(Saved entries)
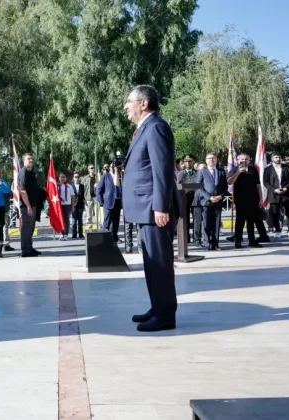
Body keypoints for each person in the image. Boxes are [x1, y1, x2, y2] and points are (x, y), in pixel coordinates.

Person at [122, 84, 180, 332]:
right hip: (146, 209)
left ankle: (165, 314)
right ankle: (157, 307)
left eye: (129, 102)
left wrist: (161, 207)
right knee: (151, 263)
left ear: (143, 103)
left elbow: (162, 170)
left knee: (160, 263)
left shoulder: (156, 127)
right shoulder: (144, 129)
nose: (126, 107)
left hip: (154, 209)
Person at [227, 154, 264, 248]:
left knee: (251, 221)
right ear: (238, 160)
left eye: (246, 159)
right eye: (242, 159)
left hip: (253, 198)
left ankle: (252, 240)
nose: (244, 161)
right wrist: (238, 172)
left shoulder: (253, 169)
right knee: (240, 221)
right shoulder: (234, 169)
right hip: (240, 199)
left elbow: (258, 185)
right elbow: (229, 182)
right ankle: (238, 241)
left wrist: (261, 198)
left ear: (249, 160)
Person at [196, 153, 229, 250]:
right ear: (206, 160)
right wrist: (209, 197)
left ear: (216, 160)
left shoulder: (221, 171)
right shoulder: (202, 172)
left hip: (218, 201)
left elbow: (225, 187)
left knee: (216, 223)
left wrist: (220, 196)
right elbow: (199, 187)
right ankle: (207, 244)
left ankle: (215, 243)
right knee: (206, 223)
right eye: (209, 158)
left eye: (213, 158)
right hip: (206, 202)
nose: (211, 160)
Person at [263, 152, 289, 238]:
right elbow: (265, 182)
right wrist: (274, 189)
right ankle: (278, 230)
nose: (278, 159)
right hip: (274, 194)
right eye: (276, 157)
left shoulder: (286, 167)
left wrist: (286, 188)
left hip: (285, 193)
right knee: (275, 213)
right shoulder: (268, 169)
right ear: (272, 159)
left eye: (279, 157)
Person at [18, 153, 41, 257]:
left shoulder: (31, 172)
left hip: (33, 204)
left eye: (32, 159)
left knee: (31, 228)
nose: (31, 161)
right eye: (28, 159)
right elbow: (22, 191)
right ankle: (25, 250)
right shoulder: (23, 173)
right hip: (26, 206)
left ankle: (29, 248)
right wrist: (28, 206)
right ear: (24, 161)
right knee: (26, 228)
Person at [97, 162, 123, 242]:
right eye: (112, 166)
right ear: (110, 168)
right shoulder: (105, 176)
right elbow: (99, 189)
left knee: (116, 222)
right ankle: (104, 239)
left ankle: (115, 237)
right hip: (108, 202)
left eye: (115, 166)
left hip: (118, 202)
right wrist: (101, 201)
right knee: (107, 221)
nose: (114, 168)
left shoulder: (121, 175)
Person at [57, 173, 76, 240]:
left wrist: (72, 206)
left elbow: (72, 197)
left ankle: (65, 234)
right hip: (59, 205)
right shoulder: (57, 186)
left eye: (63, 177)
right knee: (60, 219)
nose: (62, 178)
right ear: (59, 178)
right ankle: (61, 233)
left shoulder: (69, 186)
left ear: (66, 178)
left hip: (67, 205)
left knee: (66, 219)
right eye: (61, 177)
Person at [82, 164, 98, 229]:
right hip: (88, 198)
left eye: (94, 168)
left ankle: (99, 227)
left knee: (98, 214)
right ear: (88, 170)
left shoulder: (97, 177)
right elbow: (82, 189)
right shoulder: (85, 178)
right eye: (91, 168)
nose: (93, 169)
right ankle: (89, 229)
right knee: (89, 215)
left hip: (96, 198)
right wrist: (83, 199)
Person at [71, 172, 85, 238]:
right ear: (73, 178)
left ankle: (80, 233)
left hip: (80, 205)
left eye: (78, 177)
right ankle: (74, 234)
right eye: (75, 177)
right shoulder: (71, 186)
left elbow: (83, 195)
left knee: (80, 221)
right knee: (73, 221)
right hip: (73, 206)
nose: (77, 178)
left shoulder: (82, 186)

### Task instructions
All lines from the one containing "right hip: (108, 202)" to the last line above should be reproduced exactly, and no other lines should be given.

### Exercise answer
right hip: (108, 202)
left eye: (115, 166)
left hip: (118, 202)
right wrist: (101, 201)
right knee: (107, 221)
nose: (114, 168)
left shoulder: (121, 175)
Person at [57, 173, 76, 240]:
left wrist: (72, 206)
left elbow: (72, 197)
left ankle: (65, 234)
right hip: (59, 205)
right shoulder: (57, 186)
left eye: (63, 177)
right knee: (60, 219)
nose: (62, 178)
right ear: (59, 178)
right ankle: (61, 233)
left shoulder: (69, 186)
left ear: (66, 178)
left hip: (67, 205)
left knee: (66, 219)
right eye: (61, 177)
Person at [82, 164, 98, 229]:
right hip: (88, 198)
left eye: (94, 168)
left ankle: (99, 227)
left knee: (98, 214)
right ear: (88, 170)
left shoulder: (97, 177)
right elbow: (82, 189)
right shoulder: (85, 178)
right eye: (91, 168)
nose: (93, 169)
right ankle: (89, 229)
right knee: (89, 215)
left hip: (96, 198)
right wrist: (83, 199)
Person at [71, 172, 85, 238]:
right ear: (73, 178)
left ankle: (80, 233)
left hip: (80, 205)
left eye: (78, 177)
right ankle: (74, 234)
right eye: (75, 177)
right shoulder: (71, 186)
left elbow: (83, 195)
left knee: (80, 221)
right knee: (73, 221)
right hip: (73, 206)
nose: (77, 178)
left shoulder: (82, 186)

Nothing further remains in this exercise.